We can scarcely indeed look into any part of the [Bible] without meeting abundant proofs, that it is the religion of the Affections which God particularly requires…. Joy…is enjoined on us as our bounden duty and commended to us as our acceptable worship…. A cold…unfeeling heart is represented as highly criminal.

What was the secret of this man’s penetrating joy?  Why was his tenacious stubbornness in social reform always coupled with an appealing lightheartedness? The answer lies not in his temperament, but in his conviction.  Wilberforce’s untiring passion for the improvement of society flowed from his beliefs about God, and his countenance was shaped by his doctrinal beliefs.  In short, Wilberforce got saved.  He passed from death to life, and the whole world looked different.  He had the bedrock conviction that God was God and he was not.  Wilberforce believed that the glory of God was the grand governing maxim of life.  Because all things exist to glorify the sovereign God of the universe, this politician and statesman worked relentlessly for the betterment of all things, but he did so with what one colleague called the charm of youth.
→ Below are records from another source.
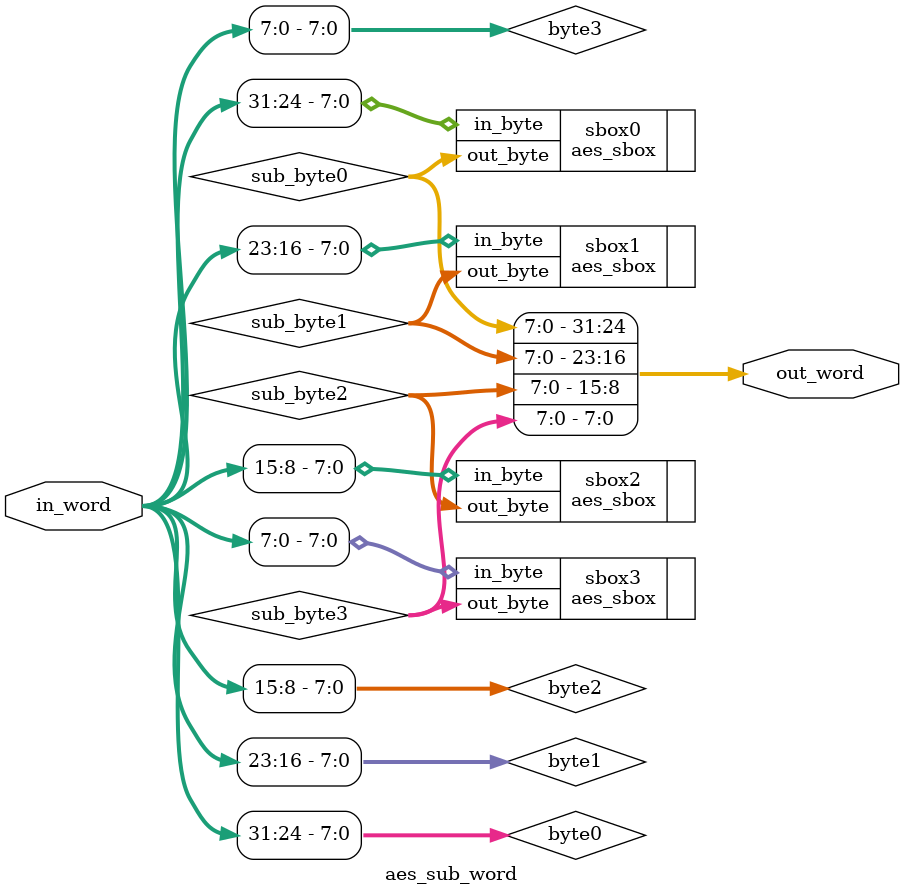
<source format=v>
module aes_sub_word(
    input  wire [31:0] in_word,
    output wire [31:0] out_word
);
    // Break the 32-bit word into four 8-bit segments
    wire [7:0] byte0, byte1, byte2, byte3;
    assign byte0 = in_word[31:24];
    assign byte1 = in_word[23:16];
    assign byte2 = in_word[15:8];
    assign byte3 = in_word[7:0];

    // Instantiate the S-box module for each byte
    wire [7:0] sub_byte0, sub_byte1, sub_byte2, sub_byte3;
    aes_sbox sbox0 (
        .in_byte(byte0),
        .out_byte(sub_byte0)
    );
    aes_sbox sbox1 (
        .in_byte(byte1),
        .out_byte(sub_byte1)
    );
    aes_sbox sbox2 (
        .in_byte(byte2),
        .out_byte(sub_byte2)
    );
    aes_sbox sbox3 (
        .in_byte(byte3),
        .out_byte(sub_byte3)
    );

    // Concatenate the substituted bytes into the final 32-bit output word.
    assign out_word = {sub_byte0, sub_byte1, sub_byte2, sub_byte3};

endmodule

</source>
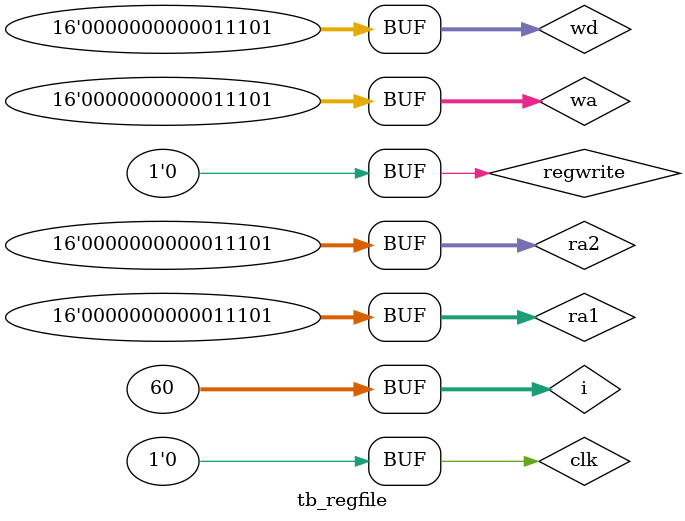
<source format=v>
`timescale 1ns / 1ps
module tb_regfile;
parameter WIDTH = 16, REGBITS = 16;
reg  clk; 
reg  regwrite; 
reg  [REGBITS-1:0] ra1, ra2, wa; 
reg  [WIDTH-1:0]   wd; 
wire [WIDTH-1:0]   rd1, rd2;
integer i;

regfile ff (clk, regwrite, ra1, ra2, wa, wd, rd1, rd2);

initial begin
clk = 0;
regwrite = 0;
ra1 = 0;
ra2 = 0;
wa = 0;
for (i = 0; i < 60; i = i + 1) begin
clk = ~clk;
if (i < 30) begin
regwrite = 1;
wa = i;
wd = i;
end
else begin
regwrite = 0;
ra1 = i - 30;
ra2 = i - 30;
end

#5;
end


end


endmodule 
</source>
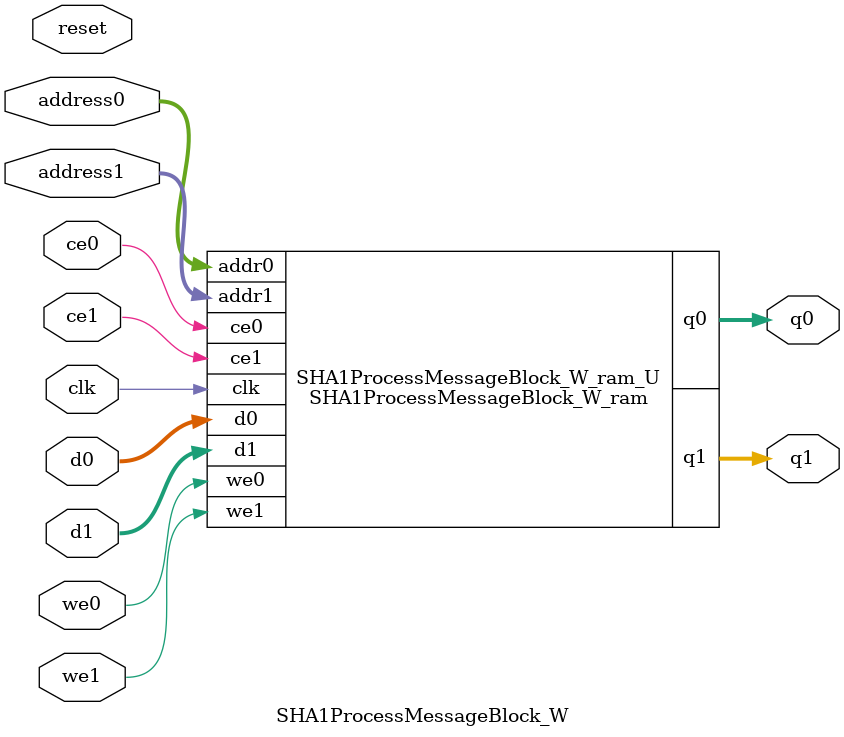
<source format=v>

`timescale 1 ns / 1 ps
module SHA1ProcessMessageBlock_W_ram (addr0, ce0, d0, we0, q0, addr1, ce1, d1, we1, q1,  clk);

parameter DWIDTH = 32;
parameter AWIDTH = 7;
parameter MEM_SIZE = 80;

input[AWIDTH-1:0] addr0;
input ce0;
input[DWIDTH-1:0] d0;
input we0;
output reg[DWIDTH-1:0] q0;
input[AWIDTH-1:0] addr1;
input ce1;
input[DWIDTH-1:0] d1;
input we1;
output reg[DWIDTH-1:0] q1;
input clk;

(* ram_style = "block" *)reg [DWIDTH-1:0] ram[MEM_SIZE-1:0];




always @(posedge clk)  
begin 
    if (ce0) 
    begin
        if (we0) 
        begin 
            ram[addr0] <= d0; 
            q0 <= d0;
        end 
        else 
            q0 <= ram[addr0];
    end
end


always @(posedge clk)  
begin 
    if (ce1) 
    begin
        if (we1) 
        begin 
            ram[addr1] <= d1; 
            q1 <= d1;
        end 
        else 
            q1 <= ram[addr1];
    end
end


endmodule


`timescale 1 ns / 1 ps
module SHA1ProcessMessageBlock_W(
    reset,
    clk,
    address0,
    ce0,
    we0,
    d0,
    q0,
    address1,
    ce1,
    we1,
    d1,
    q1);

parameter DataWidth = 32'd32;
parameter AddressRange = 32'd80;
parameter AddressWidth = 32'd7;
input reset;
input clk;
input[AddressWidth - 1:0] address0;
input ce0;
input we0;
input[DataWidth - 1:0] d0;
output[DataWidth - 1:0] q0;
input[AddressWidth - 1:0] address1;
input ce1;
input we1;
input[DataWidth - 1:0] d1;
output[DataWidth - 1:0] q1;



SHA1ProcessMessageBlock_W_ram SHA1ProcessMessageBlock_W_ram_U(
    .clk( clk ),
    .addr0( address0 ),
    .ce0( ce0 ),
    .d0( d0 ),
    .we0( we0 ),
    .q0( q0 ),
    .addr1( address1 ),
    .ce1( ce1 ),
    .d1( d1 ),
    .we1( we1 ),
    .q1( q1 ));

endmodule


</source>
William Wilberforce was far from a one-issue politician.  In October of 1787, he wrote in his journal thatGod Almighty has set before me two great objects, the suppression of the Slave Trade and the Reformation of Manners, and by the latter he meant the reformation of the moral order of society.  He seemed tireless in the causes he joined or pioneered. For example, he was involved in the Society for the Manufacturing Poor, the Society for the Suppression of Vice, and the Royal Society for the Prevention of Cruelty to Animals.  He sought to pass labor laws that would protect children (especially little boys who were hired to sweep chimneys, dying early deaths because of soot they breathed into their lungs).  He tried to promote Sunday as a day without work.  Wilberforce also labored to restrict capital punishment and to improve prison conditions.  He sought agriculture reform that would help the poor buy inexpensive food. At one point in his life, he was active in sixty-nine different initiatives that were intended to improve the social order of his day. And he did all of this with penetrating joy!

Wilberforce understood that society is built, ultimately, not on laws but, on the beliefs of its people.  At one point he said this:

The national difficulties we face result from the decline of religion and morality among us.  I must confess…boldly that my solid hopes for the well-being of my country depend, not so much on her navies and armies…as on the persuasion that she still contains many who love and obey the Gospel of Christ.  I believe that their prayers may yet prevail.

So, happy belated birthday, William Wilberforce!  We are thankful that you were one who loved and obeyed the gospel of Christ.  You worked on abolishing slavery and, in your words, reforming manners.  We need to find ourselves busy working on issues and causes very similar to those that consumed you: slavery in Africa, the sex-trafficking industry, a 40 percent out-of-wedlock birth rate, abortion, environmental abuse, etc.  May we follow your example as we seek to make our contribution to the public good.  And may we do so with overtones of penetrating joy.